08/18/2008 11:00PM

Racing board investigators raid Sadler barn


DEL MAR, Calif. - John Sadler, the leading trainer at Del Mar's summer meeting, had his barn raided by investigators of the California Horse Racing Board on Monday, a Del Mar official confirmed, and comments Tuesday by the chairman of the state racing board led to speculation that authorities might have been searching for signs of anabolic steroids.

Racing board investigators generally visit a trainer's barn after a drug sample comes back positive. The racing board will not acknowledge a positive test, however, until a split sample comes back positive, too. That split sample is usually tested following a barn raid.

California is in the process of eliminating steroids as a medication that can be used legally for racing. The board started testing for them in July and has gradually started phasing in penalties. Trainers who had a horse test positive for steroids in July were simply notified by letter of the violation. This month, if a horse tests positive, the violation goes on their record, and there is public notification.

Beginning on Sept. 4 - the day after Del Mar's meet closes - steroid violators are subject to more stringent penalties, including suspension of the trainer and loss of purse for the owner. Those rules will be in effect for this year's Breeders' Cup, Oct. 24-25, at Santa Anita's Oak Tree meeting.

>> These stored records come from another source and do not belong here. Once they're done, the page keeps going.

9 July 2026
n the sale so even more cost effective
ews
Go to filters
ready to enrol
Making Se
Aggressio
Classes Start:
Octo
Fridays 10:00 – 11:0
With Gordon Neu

Sadler did not return a phone call on Tuesday seeking comment.

Dr. Rick Arthur, the racing board's equine medical director, said Tuesday at a meeting of the racing board's medication committee that in July, 38 of 418 steroid tests were found to be in violation. Of those 38, however, "17 were with one trainer, and 11 with a second trainer," Arthur said.

"Two trainers have been responsible for 70 percent of the violations for anabolic steroids at Hollywood Park and Del Mar," Arthur said. "The rest are a trainer here and there."

Speculation that the racing board's investigators were at Sadler's barn looking into a steroid violation was fueled by comments made Tuesday at the medication committee meeting by Richard Shapiro, the chairman of the racing board.

"Just look at the top of the trainers' and owners' list," Shapiro said while waving a sheet of paper.

Gary and Cecil Barber are the leading owners at Del Mar. Sadler is one of the trainers they employ.

Regarding the phasing in of penalties for steroid use, Arthur said, "If I had to do it over, I'd do it differently."

"Frankly, we gave the trainers more credit than we should have for being ethical," Arthur said. "Trainers playing by the rules are getting the short end of the stick. We have actually seen horses treated three days before a race in the past week.

"It's unfair to the wagering public and the trainers and owners who are playing by the rules."

Shapiro said he believes "two or three people have taken an abusive, screw-you attitude."

"The people we're talking about are well informed and intelligent," Shapiro said. "They are using this window to say screw everyone, they don't care. They're not that naive.

"Trainers have received letters. Two trainers have received multiple, multiple, multiple letters. The owners have received the letters, too."

"There was a grace period - no harm, no foul," said John Harris, a racing board commissioner who is on the medication committee. As of Sept. 4, Harris said, "That will be over."